Madame [N] [V] et Monsieur [E] [V], représentés, formulent protestations et réserves d’usage et demandent d’ordonner que les opérations d’expertise interviennent aux frais exclusifs des consorts [P] et de les condamner solidairement à lui régler la somme de 2 500 euros au titre de l’article 700 du code de procédure civile.
Monsieur [S] [Z], représenté, formule protestations et réserves d’usage et demande de dire et juger que les opérations d’expertise devront intervenir aux frais avancés des consorts [P], de les condamner ou qui de mieux le devra à lui régler la somme de 3 000 euros au titre de l’article 700 du code de procédure civile et de les condamner aux entiers dépens.
Monsieur [H] [Q], représenté, formule protestations et réserves d’usage et demande de condamner les consorts [P] aux entiers dépens.
Madame [R] [Z], Madame [A] [B], Monsieur [C] [D], Madame [M] [D], bien que régulièrement cités, n’ont pas comparu ni constitué avocat.
Monsieur [T] [D], cité par acte extrajudiciaire de signification émis et délivré en application de la convention de La Haye du 15 novembre 1965 en date du 18 février 2026 n’a pas été touché par ledit acte, duquel la juridiction reste sans nouvelle.

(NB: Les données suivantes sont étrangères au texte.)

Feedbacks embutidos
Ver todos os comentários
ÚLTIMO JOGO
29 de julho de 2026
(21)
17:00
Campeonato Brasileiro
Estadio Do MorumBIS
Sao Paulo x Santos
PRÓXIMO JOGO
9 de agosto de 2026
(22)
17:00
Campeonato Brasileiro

Motivations de la décision
MOTIVATION
Sur l’intervention volontaire :
L’article 328 du code de procédure civile dispose : « L'intervention volontaire est principale ou accessoire. »

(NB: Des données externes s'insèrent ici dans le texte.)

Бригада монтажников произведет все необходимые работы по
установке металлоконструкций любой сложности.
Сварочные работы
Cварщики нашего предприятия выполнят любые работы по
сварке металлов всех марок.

L'article 329 du même code dispose : « L'intervention est principale lorsqu'elle élève une prétention au profit de celui qui la forme.
Elle n'est recevable que si son auteur a le droit d'agir relativement à cette prétention. »
L'article 330 du même code dispose : « L'intervention est accessoire lorsqu'elle appuie les prétentions d'une partie.
Elle est recevable si son auteur a intérêt, pour la conservation de ses droits, à soutenir cette partie.
L'intervenant à titre accessoire peut se désister unilatéralement de son intervention. »
Monsieur [Y] [G] et Madame [X] [O] sollicitent de recevoir leur intervention volontaire dans le cadre de la présente procédure en leur qualité de nouveaux propriétaires du bien litigieux. Ils indiquent souhaiter reprendre à leur compte l’ensemble des demandes.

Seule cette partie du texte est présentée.